The true effect and horror of Grace comes during the middle third in the scenes where Jordan Ladd shuts herself in the house and insists on tending the baby. The film focuses on the accruing minutiae of detail – the flies gathering around the baby’s crib, the slow rotting of food, Ladd’s calmness as we see the baby is drinking blood from her breast, followed by the increasingly more disturbing scenes where she starts filling the baby’s bottle with blood squeezed from packs of meat from the supermarket. Part of the effectiveness of these scenes is that Paul Solet has made a fascinatingly well detailed attempt to research the issues surrounding pregnancy, birthing and midwifery and does not stint in littering these throughout the film, making the film almost a clinical study in the proper medical and aftercare procedure of birthing, while equally taking the time to deconstruct many of the traditional procedures in medical practice. I don’t know to what extent these scenes are accurate but I felt like I came away from the film knowing a whole lot more about the procedure involved in pregnancy and birthing than before I went in. The fact that Jordan Ladd’s slow psychological disintegration sits amidst this add immeasurably to the film’s effect. The film travels down more traditional routes in its last twenty minutes where a variety of people contrive to turn up at the house and end up being slaughtered where it feels that Solet finally comes under pressure to give over to horror film expectation.
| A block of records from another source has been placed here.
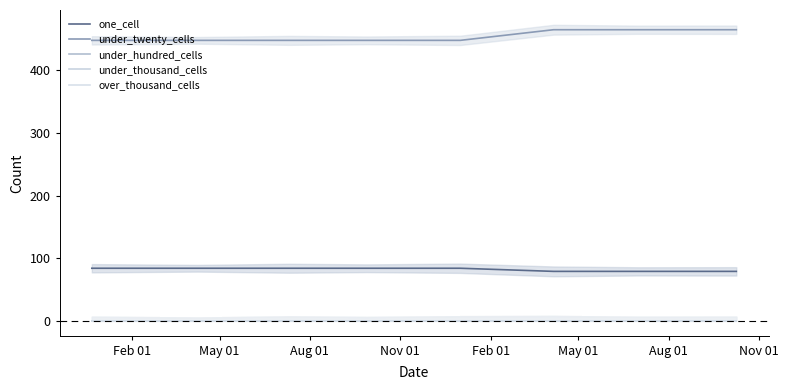

Reading left to right, extract all data points from this chart.

one_cell: 84	84	84	84	84	79	79	79
under_twenty_cells: 448	448	448	448	448	465	465	465
under_hundred_cells: 0	0	0	0	0	0	0	0
under_thousand_cells: 0	0	0	0	0	0	0	0
over_thousand_cells: 0	0	0	0	0	0	0	0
In the central role is Jordan Ladd who gives a good performance. However, the film ends up being taken over by relatively unknown Canadian actress Samantha Ferris from the moment she enters the show, spouting facts that immediately turn all traditional views of medicine on their head and moments later charges into the emergency room to dismiss the doctors treating Jordan Ladd for their incompetence. Ferris gives a highly intelligent performance here and I am certainly interested to see what else she has done. Equally good is the distinguished Canadian actress Gabrielle Rose who gives a nicely autocratic performance as the mother determined to wrest control of the baby away from Jordan Ladd.
Paul Solet next made the home detention ghost story Dark Summer (2015), the The Weak and the Wicked episode of Tales of Halloween (2015) and the killer dog film Bullet Head (2017), as well as write numerous episodes of the tv series Mars (2016– ).